As was mentioned, reinforcement learning is the distinct category of machine learning algorithms. Reinforcement learning is learning what to do in specific situations to maximize a numerical objective, which is represented by a reward signal. The learner is not provided by best actions explicitly, but instead must discover them on its own through the reward received by trying different actions. In complex problems, each action affects not only immediate reward but also future rewards and future actions. These two characteristics - trial-and-error search and delayed reward - are the two most important distinguishing features of reinforcement learning (Lapan, 2020). The term reinforcement comes from the fact that reward obtained by an agent should reinforce its behavior in a positive or negative way (Sutton & Barto, 2012).

There are two major RL entities – agent and environment, and the communication channels are – rewards, actions and observations.

- An agent is a piece of software that interacts with the environment by making observations about the environment’s state, executing certain actions, and receiving eventual rewards for this. The agent's goal is to maximize the cumulative reward it receives in the long run (Sutton & Barto, 2012).

- The environment is everything outside an agent, it has a certain state at a particular time.

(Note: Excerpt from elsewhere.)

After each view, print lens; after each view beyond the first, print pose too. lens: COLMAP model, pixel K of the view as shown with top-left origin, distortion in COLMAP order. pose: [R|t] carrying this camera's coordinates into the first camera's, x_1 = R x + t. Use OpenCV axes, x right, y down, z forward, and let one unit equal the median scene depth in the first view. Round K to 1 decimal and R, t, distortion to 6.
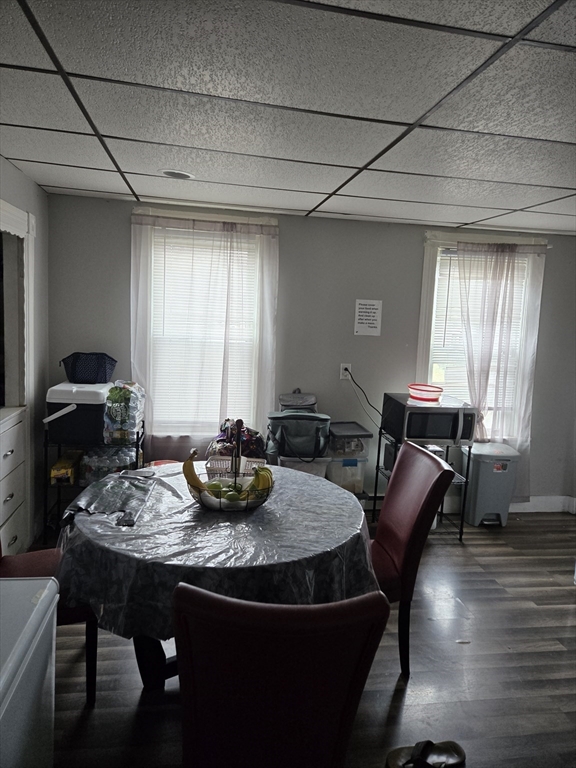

- Observations are pieces of information that the environment provides the agent to tell what is going on around the agent.

- Reward is a scalar value the agent obtains periodically from the environment, and it is the main force that drives the agent's learning process. The purpose of reward is to tell our agent how well it has behaved. Reward is local, meaning that it reflects the success of the agent's recent activity and not all the successes achieved by the agent so far (Lapan, 2020).

- Actions are things that an agent is able to do in the environment.